Thai snipers aim rifles to control a situation during a prison riot in Narathiwat province on August 11, 2011. Inmates rioted at the Narathiwat provincial prison during a search for illicit drugs, at least two people were injured. AFP PHOTO / MADAREE TOHLALA (Photo credit should read MADAREE TOHLALA/AFP via …

A riot broke out at a prison in northeastern Thailand on Sunday after a rumor spread of a Chinese coronavirus outbreak at the facility.

On Monday, corrections officials assured the public they had regained control of the prison. However, an unknown number of escaped inmates remain at large at press time Monday.

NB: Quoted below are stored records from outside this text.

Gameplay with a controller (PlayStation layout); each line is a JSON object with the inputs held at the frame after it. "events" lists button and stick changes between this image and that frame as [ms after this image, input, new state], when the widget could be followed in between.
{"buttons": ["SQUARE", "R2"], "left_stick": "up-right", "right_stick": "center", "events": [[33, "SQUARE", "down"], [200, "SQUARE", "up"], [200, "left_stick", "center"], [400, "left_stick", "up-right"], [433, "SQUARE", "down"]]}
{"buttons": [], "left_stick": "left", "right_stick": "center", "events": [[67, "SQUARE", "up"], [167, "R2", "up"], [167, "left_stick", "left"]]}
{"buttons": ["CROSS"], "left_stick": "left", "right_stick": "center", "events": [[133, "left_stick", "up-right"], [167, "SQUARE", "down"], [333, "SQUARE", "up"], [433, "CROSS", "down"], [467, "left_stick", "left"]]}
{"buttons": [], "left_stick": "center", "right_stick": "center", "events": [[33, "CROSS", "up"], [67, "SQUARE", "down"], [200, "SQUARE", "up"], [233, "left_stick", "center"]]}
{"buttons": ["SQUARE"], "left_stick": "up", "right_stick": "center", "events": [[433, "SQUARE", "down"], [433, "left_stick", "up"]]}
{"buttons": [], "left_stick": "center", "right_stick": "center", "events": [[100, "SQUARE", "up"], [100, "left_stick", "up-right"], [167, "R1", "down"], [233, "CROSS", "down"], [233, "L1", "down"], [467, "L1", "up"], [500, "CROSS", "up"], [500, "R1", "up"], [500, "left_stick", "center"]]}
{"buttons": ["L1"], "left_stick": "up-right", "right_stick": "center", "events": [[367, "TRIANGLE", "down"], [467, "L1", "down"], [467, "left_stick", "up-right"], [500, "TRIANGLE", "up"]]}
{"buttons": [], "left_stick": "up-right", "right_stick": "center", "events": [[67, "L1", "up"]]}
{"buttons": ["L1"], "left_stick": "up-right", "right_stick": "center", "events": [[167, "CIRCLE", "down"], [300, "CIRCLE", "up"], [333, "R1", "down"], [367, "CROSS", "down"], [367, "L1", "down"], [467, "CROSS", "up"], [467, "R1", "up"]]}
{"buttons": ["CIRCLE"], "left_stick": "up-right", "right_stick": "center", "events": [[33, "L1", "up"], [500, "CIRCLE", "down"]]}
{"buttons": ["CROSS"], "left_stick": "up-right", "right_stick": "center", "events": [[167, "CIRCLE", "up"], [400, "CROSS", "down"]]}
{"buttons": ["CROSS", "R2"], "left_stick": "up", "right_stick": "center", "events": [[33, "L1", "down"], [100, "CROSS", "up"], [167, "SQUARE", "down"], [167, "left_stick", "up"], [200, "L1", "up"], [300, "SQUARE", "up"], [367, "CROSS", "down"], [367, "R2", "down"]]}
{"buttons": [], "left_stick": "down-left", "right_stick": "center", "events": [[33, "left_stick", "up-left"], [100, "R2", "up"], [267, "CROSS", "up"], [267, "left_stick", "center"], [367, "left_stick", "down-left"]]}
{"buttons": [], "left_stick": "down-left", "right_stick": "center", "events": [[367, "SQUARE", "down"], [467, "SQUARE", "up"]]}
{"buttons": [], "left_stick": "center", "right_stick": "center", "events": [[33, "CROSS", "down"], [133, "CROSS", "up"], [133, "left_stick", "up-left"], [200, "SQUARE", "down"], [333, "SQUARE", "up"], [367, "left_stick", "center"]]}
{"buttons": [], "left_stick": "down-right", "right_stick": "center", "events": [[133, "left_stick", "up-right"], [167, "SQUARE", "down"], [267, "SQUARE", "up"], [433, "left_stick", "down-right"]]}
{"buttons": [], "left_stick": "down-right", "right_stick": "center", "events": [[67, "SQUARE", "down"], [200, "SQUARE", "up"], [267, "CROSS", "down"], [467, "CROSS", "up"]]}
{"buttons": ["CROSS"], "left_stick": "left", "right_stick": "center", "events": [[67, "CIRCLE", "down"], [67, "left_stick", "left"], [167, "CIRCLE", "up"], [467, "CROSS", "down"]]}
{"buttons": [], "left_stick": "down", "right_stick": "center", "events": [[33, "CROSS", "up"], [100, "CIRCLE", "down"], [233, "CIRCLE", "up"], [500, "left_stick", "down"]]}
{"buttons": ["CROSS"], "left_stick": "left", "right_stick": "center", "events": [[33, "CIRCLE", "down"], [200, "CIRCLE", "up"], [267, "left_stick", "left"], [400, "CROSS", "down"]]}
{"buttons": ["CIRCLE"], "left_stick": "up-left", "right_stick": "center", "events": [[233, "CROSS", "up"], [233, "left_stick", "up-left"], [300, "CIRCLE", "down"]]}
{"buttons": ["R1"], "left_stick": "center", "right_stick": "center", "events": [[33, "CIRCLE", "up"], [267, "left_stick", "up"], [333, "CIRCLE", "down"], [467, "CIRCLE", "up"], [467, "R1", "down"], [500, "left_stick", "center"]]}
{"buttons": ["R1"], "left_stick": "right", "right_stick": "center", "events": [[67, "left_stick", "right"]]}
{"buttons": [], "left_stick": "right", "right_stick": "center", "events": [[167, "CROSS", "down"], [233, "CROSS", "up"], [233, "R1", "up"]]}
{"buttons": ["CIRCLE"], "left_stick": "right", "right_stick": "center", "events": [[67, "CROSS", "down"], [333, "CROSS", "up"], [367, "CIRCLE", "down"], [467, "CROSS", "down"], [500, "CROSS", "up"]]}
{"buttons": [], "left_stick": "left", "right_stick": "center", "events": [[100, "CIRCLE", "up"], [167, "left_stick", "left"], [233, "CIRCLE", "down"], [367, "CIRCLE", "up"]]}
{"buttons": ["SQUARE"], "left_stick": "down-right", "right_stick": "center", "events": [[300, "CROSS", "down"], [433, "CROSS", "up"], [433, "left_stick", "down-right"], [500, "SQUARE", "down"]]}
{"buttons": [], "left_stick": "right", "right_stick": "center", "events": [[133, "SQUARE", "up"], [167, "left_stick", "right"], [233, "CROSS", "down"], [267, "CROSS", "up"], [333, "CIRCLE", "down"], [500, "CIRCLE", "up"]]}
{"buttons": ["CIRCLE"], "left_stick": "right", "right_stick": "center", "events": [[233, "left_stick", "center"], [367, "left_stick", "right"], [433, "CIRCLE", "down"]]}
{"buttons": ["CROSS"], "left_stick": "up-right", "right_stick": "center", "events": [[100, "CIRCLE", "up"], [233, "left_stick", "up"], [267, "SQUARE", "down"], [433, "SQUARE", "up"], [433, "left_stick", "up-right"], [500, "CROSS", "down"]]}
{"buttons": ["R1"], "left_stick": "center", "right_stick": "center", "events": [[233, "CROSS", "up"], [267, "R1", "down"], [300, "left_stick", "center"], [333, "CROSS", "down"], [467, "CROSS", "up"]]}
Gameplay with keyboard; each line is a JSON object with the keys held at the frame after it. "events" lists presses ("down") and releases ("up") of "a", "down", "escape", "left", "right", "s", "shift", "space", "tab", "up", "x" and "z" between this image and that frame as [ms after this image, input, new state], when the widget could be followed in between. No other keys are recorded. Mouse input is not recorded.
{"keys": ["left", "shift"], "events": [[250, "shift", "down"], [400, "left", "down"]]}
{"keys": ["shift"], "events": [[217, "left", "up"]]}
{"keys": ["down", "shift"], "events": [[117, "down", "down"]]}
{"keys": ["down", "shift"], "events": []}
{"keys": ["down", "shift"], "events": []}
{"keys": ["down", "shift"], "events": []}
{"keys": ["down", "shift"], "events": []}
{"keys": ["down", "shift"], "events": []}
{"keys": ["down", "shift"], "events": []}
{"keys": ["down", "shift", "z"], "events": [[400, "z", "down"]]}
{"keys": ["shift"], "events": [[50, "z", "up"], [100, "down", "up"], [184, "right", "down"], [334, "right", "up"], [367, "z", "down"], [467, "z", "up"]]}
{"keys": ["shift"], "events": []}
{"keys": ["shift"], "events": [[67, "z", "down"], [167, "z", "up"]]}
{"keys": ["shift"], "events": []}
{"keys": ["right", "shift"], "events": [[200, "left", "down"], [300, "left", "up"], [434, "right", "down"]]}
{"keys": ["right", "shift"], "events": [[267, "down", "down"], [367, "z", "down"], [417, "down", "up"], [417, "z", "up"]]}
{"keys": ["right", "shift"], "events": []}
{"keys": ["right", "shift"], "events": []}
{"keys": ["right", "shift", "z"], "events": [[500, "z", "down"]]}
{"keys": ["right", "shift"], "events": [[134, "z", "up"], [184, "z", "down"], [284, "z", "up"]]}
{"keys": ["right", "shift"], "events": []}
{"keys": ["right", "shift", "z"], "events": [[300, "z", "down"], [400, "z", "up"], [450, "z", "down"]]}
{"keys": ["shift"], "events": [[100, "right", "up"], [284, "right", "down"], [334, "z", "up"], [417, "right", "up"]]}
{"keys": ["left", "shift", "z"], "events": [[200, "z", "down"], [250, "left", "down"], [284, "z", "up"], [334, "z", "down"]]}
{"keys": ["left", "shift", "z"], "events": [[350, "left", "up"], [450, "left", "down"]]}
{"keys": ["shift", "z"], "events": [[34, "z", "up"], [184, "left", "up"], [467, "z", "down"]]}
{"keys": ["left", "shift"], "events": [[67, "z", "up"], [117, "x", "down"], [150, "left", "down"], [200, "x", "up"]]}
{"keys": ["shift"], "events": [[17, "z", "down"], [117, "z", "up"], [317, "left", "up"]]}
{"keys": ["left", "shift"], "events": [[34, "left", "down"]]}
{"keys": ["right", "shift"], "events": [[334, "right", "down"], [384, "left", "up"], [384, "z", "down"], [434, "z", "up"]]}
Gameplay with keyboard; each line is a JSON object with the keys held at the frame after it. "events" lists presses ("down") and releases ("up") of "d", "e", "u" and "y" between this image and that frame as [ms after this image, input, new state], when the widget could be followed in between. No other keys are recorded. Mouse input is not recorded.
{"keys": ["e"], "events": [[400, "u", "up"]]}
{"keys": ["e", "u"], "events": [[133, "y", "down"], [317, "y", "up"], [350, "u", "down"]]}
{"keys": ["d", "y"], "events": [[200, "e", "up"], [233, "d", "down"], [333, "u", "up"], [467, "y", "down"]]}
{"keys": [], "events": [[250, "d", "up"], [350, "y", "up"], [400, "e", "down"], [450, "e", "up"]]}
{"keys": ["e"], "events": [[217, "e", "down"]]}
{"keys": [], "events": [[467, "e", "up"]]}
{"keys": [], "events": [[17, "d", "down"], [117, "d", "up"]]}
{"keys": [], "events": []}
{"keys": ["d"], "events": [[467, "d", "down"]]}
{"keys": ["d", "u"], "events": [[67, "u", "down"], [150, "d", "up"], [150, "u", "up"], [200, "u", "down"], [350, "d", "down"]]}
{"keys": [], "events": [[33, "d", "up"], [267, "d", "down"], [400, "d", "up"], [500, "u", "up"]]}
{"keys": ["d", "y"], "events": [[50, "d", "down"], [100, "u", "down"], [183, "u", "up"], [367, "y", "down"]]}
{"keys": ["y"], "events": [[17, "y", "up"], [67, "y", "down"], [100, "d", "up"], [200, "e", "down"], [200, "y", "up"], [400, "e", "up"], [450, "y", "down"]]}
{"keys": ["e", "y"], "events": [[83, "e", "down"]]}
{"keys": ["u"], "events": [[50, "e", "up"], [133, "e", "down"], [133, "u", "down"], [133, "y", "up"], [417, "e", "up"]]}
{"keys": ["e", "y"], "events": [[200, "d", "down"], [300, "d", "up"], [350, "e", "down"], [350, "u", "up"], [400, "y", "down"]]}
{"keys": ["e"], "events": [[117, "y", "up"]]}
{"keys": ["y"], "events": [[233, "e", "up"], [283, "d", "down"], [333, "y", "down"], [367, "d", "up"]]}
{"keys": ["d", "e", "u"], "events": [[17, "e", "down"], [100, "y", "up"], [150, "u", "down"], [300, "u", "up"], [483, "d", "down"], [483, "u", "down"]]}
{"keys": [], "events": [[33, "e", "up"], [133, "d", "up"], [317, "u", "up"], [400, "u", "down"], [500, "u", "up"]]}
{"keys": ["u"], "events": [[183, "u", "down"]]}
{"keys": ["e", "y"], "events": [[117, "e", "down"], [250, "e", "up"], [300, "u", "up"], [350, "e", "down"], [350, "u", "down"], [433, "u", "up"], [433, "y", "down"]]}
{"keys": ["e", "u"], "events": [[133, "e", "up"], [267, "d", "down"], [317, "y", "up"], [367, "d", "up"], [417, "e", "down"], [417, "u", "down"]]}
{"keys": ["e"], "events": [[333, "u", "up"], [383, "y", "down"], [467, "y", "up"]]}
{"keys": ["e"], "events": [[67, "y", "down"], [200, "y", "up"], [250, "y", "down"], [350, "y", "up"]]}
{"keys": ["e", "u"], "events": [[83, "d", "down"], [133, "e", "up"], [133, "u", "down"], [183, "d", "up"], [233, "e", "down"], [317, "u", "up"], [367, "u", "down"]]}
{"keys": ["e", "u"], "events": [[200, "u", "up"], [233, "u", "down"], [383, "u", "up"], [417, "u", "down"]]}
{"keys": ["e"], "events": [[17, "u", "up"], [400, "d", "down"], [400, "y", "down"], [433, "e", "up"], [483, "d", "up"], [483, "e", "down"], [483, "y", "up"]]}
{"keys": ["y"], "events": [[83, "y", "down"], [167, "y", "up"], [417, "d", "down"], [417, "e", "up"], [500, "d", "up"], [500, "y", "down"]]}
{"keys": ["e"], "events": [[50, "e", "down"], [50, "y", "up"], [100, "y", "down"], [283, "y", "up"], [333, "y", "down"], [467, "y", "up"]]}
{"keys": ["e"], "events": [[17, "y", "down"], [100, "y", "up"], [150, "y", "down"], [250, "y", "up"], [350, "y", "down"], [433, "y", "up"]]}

Notoriously overcrowded, Thai prisons reportedly have inmates sleep shoulder-to-shoulder in some cases. Such conditions, especially within a confined indoor space, would allow for easy transmission of the highly contagious Chinese coronavirus. ‘

Government officials insist the rumor of a coronavirus case in the prison was false. “None of the inmates was infected with coronavirus,” Justice Minister Somsak Thepsutin told local media on Monday.

According to prison officials, the rumor sparked a riot that saw much of Buriram Prison set to flame, including the canteen. This forced officials to move thousands of inmates to undisclosed facilities, which the prison addressed in a statement released via its Facebook page on Monday:

From the chaos that occurred yesterday, we have worked incessantly, and we acknowledge the concerns of the inmates’ families. However, at the moment, we cannot reveal to the public which inmate has been evacuated to which prison. Please wait for our official announcement in the near future.

A senior justice ministry official spoke to Reuters on Sunday, confirming the prison riot in Buriram Province. He asked not to be named as he was not authorized to speak to the media.

“A small group of prisoners received a lifetime sentences earlier this week so they spread the rumor that the facility is unsafe for COVID-19 [Chinese coronavirus]. A hundred prisoners joined them in staging the riot,” the official reportedly said. Buriram Prison holds about 2,000 inmates, both men and women.

On Monday, seven escaped inmates had been captured, and drones were being used to search for those still at large. According to prison officials, a few inmates were injured by inhaling smoke from the fire. The smoke also reportedly harmed prison wards and damaged the facilities. No one is believed to have died due to the riot.

On March 18, the Thai government placed restrictions on prisons in an effort to stop the Chinese coronavirus from spreading throughout the country’s overcrowded correctional facilities. Inmates were forbidden from going outdoors, and all visits were halted. Officials said they would screen new inmates for the Chinese coronavirus and place them in separate facilities if necessary.

Thailand has the highest known incarceration rate in Asia – the total number of people in Communist China’s prisons and concentration camps is impossible to ascertain from outside – and the fifth-highest in the world. Nearly all of its corrections facilities are overcrowded, with about 380,000 people reportedly held overall. According to early 2020 estimates, drug offenders make up the vast majority of the prison system’s population.

In February, a British man extradited from Thailand under suspicion of dealing drugs collapsed in a United Kingdom prison amid fears he had contracted the Chinese coronavirus while in Thailand. At the time, the incident sparked fears of a viral outbreak in the British prison detaining the man.

As of Monday, Thailand had 1,524 infections and nine deaths from the Chinese coronavirus.